# [Required work]
Exercise in exact copying. Transcribe every entry that follows, word for word.

# [Material for this exercise]
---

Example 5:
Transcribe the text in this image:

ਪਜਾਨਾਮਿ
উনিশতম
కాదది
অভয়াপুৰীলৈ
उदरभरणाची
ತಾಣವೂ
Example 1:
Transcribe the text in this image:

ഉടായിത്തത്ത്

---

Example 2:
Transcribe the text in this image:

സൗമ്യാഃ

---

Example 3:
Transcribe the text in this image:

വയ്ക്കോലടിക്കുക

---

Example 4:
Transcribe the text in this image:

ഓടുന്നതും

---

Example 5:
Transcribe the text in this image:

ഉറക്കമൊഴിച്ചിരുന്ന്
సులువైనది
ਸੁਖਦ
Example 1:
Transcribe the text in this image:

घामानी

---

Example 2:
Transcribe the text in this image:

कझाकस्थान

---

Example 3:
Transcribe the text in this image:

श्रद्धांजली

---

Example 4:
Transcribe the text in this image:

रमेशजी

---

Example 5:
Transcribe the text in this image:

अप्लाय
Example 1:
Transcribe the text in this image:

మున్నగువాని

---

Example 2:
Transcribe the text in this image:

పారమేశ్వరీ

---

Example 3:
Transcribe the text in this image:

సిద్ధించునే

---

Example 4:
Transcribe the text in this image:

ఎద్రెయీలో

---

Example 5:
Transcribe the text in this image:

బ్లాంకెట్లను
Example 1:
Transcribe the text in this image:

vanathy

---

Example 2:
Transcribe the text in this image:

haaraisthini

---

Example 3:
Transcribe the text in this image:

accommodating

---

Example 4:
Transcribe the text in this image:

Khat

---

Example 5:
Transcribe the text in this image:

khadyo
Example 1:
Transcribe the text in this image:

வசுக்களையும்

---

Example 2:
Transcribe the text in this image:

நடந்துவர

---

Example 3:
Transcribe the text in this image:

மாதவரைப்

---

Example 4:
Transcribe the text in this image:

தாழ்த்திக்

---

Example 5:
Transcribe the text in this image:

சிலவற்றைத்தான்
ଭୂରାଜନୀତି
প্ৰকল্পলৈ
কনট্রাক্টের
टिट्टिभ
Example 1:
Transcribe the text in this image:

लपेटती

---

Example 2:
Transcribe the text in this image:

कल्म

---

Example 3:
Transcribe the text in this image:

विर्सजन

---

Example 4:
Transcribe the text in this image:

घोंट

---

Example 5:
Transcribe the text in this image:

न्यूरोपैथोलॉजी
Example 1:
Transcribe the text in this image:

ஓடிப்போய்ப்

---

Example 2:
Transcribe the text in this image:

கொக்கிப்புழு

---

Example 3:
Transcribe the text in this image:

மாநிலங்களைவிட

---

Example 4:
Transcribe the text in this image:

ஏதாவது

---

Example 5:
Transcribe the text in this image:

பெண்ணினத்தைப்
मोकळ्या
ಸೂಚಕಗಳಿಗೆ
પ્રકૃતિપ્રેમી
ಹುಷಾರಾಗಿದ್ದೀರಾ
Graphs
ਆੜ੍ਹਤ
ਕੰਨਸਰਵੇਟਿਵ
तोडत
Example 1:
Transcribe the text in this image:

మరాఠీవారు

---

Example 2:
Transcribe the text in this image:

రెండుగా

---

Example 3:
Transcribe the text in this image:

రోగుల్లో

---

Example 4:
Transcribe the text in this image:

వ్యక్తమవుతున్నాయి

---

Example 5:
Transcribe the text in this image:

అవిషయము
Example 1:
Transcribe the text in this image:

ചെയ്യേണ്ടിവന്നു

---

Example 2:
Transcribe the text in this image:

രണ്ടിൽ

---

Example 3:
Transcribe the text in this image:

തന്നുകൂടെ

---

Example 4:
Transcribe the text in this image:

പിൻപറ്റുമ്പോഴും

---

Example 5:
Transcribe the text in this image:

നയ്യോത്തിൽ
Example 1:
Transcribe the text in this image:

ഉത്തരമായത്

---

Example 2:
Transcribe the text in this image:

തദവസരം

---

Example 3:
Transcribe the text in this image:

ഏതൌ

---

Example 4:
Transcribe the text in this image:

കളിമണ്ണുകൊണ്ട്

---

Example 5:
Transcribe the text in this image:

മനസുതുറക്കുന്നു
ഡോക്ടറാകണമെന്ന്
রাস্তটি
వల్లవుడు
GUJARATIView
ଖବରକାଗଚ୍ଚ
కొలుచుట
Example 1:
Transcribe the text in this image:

# [Solution]
---

Example 5:
Transcribe the text in this image:

ਪਜਾਨਾਮਿ
উনিশতম
కాదది
অভয়াপুৰীলৈ
उदरभरणाची
ತಾಣವೂ
Example 1:
Transcribe the text in this image:

ഉടായിത്തത്ത്

---

Example 2:
Transcribe the text in this image:

സൗമ്യാഃ

---

Example 3:
Transcribe the text in this image:

വയ്ക്കോലടിക്കുക

---

Example 4:
Transcribe the text in this image:

ഓടുന്നതും

---

Example 5:
Transcribe the text in this image:

ഉറക്കമൊഴിച്ചിരുന്ന്
సులువైనది
ਸੁਖਦ
Example 1:
Transcribe the text in this image:

घामानी

---

Example 2:
Transcribe the text in this image:

कझाकस्थान

---

Example 3:
Transcribe the text in this image:

श्रद्धांजली

---

Example 4:
Transcribe the text in this image:

रमेशजी

---

Example 5:
Transcribe the text in this image:

अप्लाय
Example 1:
Transcribe the text in this image:

మున్నగువాని

---

Example 2:
Transcribe the text in this image:

పారమేశ్వరీ

---

Example 3:
Transcribe the text in this image:

సిద్ధించునే

---

Example 4:
Transcribe the text in this image:

ఎద్రెయీలో

---

Example 5:
Transcribe the text in this image:

బ్లాంకెట్లను
Example 1:
Transcribe the text in this image:

vanathy

---

Example 2:
Transcribe the text in this image:

haaraisthini

---

Example 3:
Transcribe the text in this image:

accommodating

---

Example 4:
Transcribe the text in this image:

Khat

---

Example 5:
Transcribe the text in this image:

khadyo
Example 1:
Transcribe the text in this image:

வசுக்களையும்

---

Example 2:
Transcribe the text in this image:

நடந்துவர

---

Example 3:
Transcribe the text in this image:

மாதவரைப்

---

Example 4:
Transcribe the text in this image:

தாழ்த்திக்

---

Example 5:
Transcribe the text in this image:

சிலவற்றைத்தான்
ଭୂରାଜନୀତି
প্ৰকল্পলৈ
কনট্রাক্টের
टिट्टिभ
Example 1:
Transcribe the text in this image:

लपेटती

---

Example 2:
Transcribe the text in this image:

कल्म

---

Example 3:
Transcribe the text in this image:

विर्सजन

---

Example 4:
Transcribe the text in this image:

घोंट

---

Example 5:
Transcribe the text in this image:

न्यूरोपैथोलॉजी
Example 1:
Transcribe the text in this image:

ஓடிப்போய்ப்

---

Example 2:
Transcribe the text in this image:

கொக்கிப்புழு

---

Example 3:
Transcribe the text in this image:

மாநிலங்களைவிட

---

Example 4:
Transcribe the text in this image:

ஏதாவது

---

Example 5:
Transcribe the text in this image:

பெண்ணினத்தைப்
मोकळ्या
ಸೂಚಕಗಳಿಗೆ
પ્રકૃતિપ્રેમી
ಹುಷಾರಾಗಿದ್ದೀರಾ
Graphs
ਆੜ੍ਹਤ
ਕੰਨਸਰਵੇਟਿਵ
तोडत
Example 1:
Transcribe the text in this image:

మరాఠీవారు

---

Example 2:
Transcribe the text in this image:

రెండుగా

---

Example 3:
Transcribe the text in this image:

రోగుల్లో

---

Example 4:
Transcribe the text in this image:

వ్యక్తమవుతున్నాయి

---

Example 5:
Transcribe the text in this image:

అవిషయము
Example 1:
Transcribe the text in this image:

ചെയ്യേണ്ടിവന്നു

---

Example 2:
Transcribe the text in this image:

രണ്ടിൽ

---

Example 3:
Transcribe the text in this image:

തന്നുകൂടെ

---

Example 4:
Transcribe the text in this image:

പിൻപറ്റുമ്പോഴും

---

Example 5:
Transcribe the text in this image:

നയ്യോത്തിൽ
Example 1:
Transcribe the text in this image:

ഉത്തരമായത്

---

Example 2:
Transcribe the text in this image:

തദവസരം

---

Example 3:
Transcribe the text in this image:

ഏതൌ

---

Example 4:
Transcribe the text in this image:

കളിമണ്ണുകൊണ്ട്

---

Example 5:
Transcribe the text in this image:

മനസുതുറക്കുന്നു
ഡോക്ടറാകണമെന്ന്
রাস্তটি
వల్లవుడు
GUJARATIView
ଖବରକାଗଚ୍ଚ
కొలుచుట
Example 1:
Transcribe the text in this image:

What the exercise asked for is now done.